The story so far: The Supreme Court on Monday dismissed a writ petition challenging provisions of the Special Marriage Act (SMA), 1954 requiring couples to give a notice declaring their intent to marry 30 days before their marriage.
What does the petition seek? What did the court say?
The Supreme Court on Monday dismissed a writ petition challenging the Constitutional validity of certain provisions of the SMA under which couples seek refuge for inter-faith and inter-caste marriages. The writ petition has called these provisions violative of the right to privacy guaranteed under Article 21 of the Constitution as they require couples to give a notice of 30 days before the date of marriage inviting objections from the public.
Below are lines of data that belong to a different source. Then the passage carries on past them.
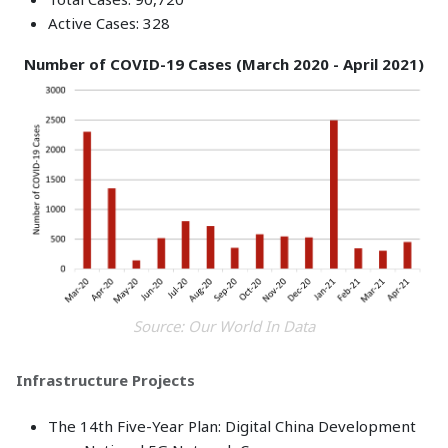
Active Cases: 328
Number of COVID-19 Cases (March 2020 - April 2021)
Source: Our World In Data
Infrastructure Projects
The 14th Five-Year Plan: Digital China Development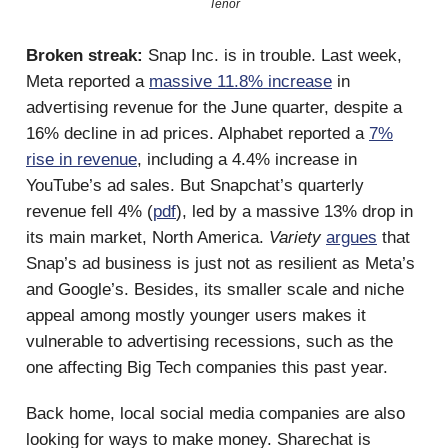
Tenor
Broken streak:
Snap Inc. is in trouble. Last week,
Meta reported a
massive 11.8% increase
in
advertising revenue for the June quarter, despite a
16% decline in ad prices. Alphabet reported a
7%
rise in revenue
, including a 4.4% increase in
YouTube’s ad sales. But Snapchat’s quarterly
revenue fell 4% (
pdf
), led by a massive 13% drop in
its main market, North America.
Variety
argues
that
Snap’s ad business is just not as resilient as Meta’s
and Google’s. Besides, its smaller scale and niche
appeal among mostly younger users makes it
vulnerable to advertising recessions, such as the
one affecting Big Tech companies this past year.
Back home, local social media companies are also
looking for ways to make money. Sharechat is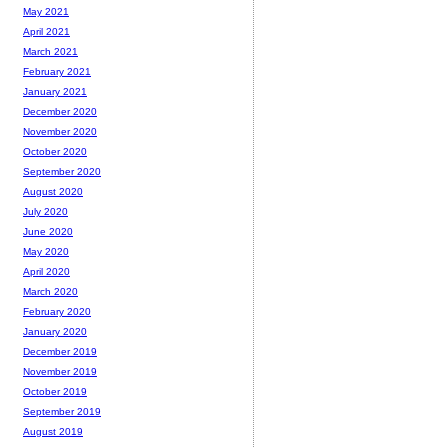
May 2021
April 2021
March 2021
February 2021
January 2021
December 2020
November 2020
October 2020
September 2020
August 2020
July 2020
June 2020
May 2020
April 2020
March 2020
February 2020
January 2020
December 2019
November 2019
October 2019
September 2019
August 2019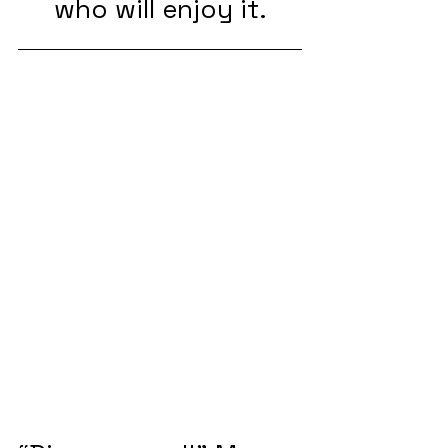
who will enjoy it.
The writ petition filed by counsels K. R. Sripathi and Anupama Sripathi and advocate on record Sriram Parakkat has also said that the provisions contravene Article 14 on prohibition of discrimination on grounds of religion, race, caste and sex as well as Article 15 on right to equality as these requirements are absent in personal laws.
A Bench of Justices Dinesh Maheshwari and Bela M. Trivedi rejected the writ petition on the grounds that the petitioner, 35- year-old Athira Sujatha, was no longer an aggrieved party as she had already solemnised her marriage under SMA. The petitioner's lawyers said that they were now deliberating on an alternative approach to initiate this litigation such as through a public interest litigation involving other victims. Another writ petition in Nandini Praveen vs Union of India & Others filed on similar grounds was admitted by the Supreme Court in 2020 and the government’s reply to is awaited.
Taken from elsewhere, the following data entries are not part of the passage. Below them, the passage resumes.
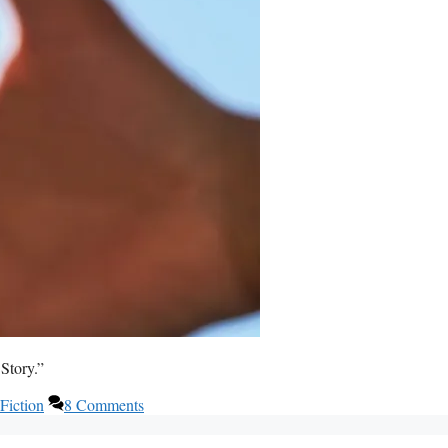
Story.”
Fiction
8 Comments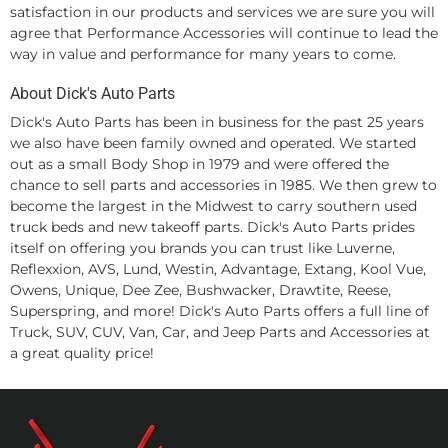
satisfaction in our products and services we are sure you will
agree that Performance Accessories will continue to lead the
way in value and performance for many years to come.
About Dick's Auto Parts
Dick's Auto Parts has been in business for the past 25 years
we also have been family owned and operated. We started
out as a small Body Shop in 1979 and were offered the
chance to sell parts and accessories in 1985. We then grew to
become the largest in the Midwest to carry southern used
truck beds and new takeoff parts. Dick's Auto Parts prides
itself on offering you brands you can trust like Luverne,
Reflexxion, AVS, Lund, Westin, Advantage, Extang, Kool Vue,
Owens, Unique, Dee Zee, Bushwacker, Drawtite, Reese,
Superspring, and more! Dick's Auto Parts offers a full line of
Truck, SUV, CUV, Van, Car, and Jeep Parts and Accessories at
a great quality price!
What are the provisions that have been challenged?
Section 5 of the SMA requires couples getting married under it to give a notice to the Marriage Officer 30 days before the date of marriage. The writ seeks striking down of provisions that follow in Section 6 to Section 10. Section 6 requires such a notice to be then entered into the Marriage Notice Book maintained by the Marriage Officer, which can be inspected by “any person desirous of inspecting the same”. These notices have to be also affixed at a “conspicuous place” in the office of the Marriage Officer so that anyone can raise an objection to the marriage. Section 7 provides the process for making an objection such as if either party has a living spouse, is incapable of giving consent due to “unsoundness of mind” or is suffering from mental disorder resulting in the person being unfit for marriage or procreation. Section 8 specifies the inquiry procedure to be followed after an objection has been submitted.
The petition reads, “The impugned provisions, by throwing the personal information of the individuals open to public scrutiny, seriously damage one’s right to have control over her or his personal information and its accessibility. By making the personal details of the couple accessible to everyone, the very right of the couple to be the decision makers of their marriage is being hampered by the state.”
How do these provisions make couples vulnerable?
These public notices have been used by anti-social elements to harass couples getting married. In Athira’s case, who got married in 2019 under SMA, her marriage notice containing her address was circulated on Facebook and WhatsApp calling on people to visit her parents and make them “aware” about her marriage. While Athira had the support of her parents, for many others who often marry without their parent’s consent this can be life-threatening. There have been instances, where marriage officers have gone over and beyond the law and sent such notices to the parents of the couple leading to a Muslim woman in Delhi being confined to her house by her parents in March 2020 until her boyfriend filed a habeus corpus in the Delhi High Court. Following another petition, the Sub-Divisional Magistrate (SDM) was slapped with a contempt notice and the Delhi government issued a warning to all SDMs in the State. The Haryana government has laid down 16 pre-requisites which ask couples to issue a notice in a newspaper and that such notices be sent to their parents. In certain States, couples have to seek a no-objection certificate from their parents. The Maharashtra Department of Registration and Stamps publicly shares the details of couples marrying under SMA on its website and so did the Kerala government until Athira came forward and pointed out that this allowed communal elements to access personal details and threaten and harass couples. Many also complain about the behaviour of the staff at the SDM’s office who often delete or delay applications and dissuade couples from marrying under SMA and ask them to convert at a Arya Samaj temple. With as many as 11 States passing anti-conversion (or so called love-jihad) laws, parents and the State are now armed to punish and harass such couples.
- The Supreme Court on Monday dismissed a writ petition challenging the Constitutional validity of certain provisions of the Special Marriage Act, 1954 under which couples seek refuge for inter-faith and inter-caste marriages.
- The writ petition has called the provisions under the SMA violative of the right to privacy guaranteed under Article 21 of the Constitution as they require couples to give a notice of 30 days before the date of marriage inviting objections from the public.
- These public notices have been used by anti-social elements to harass couples getting married.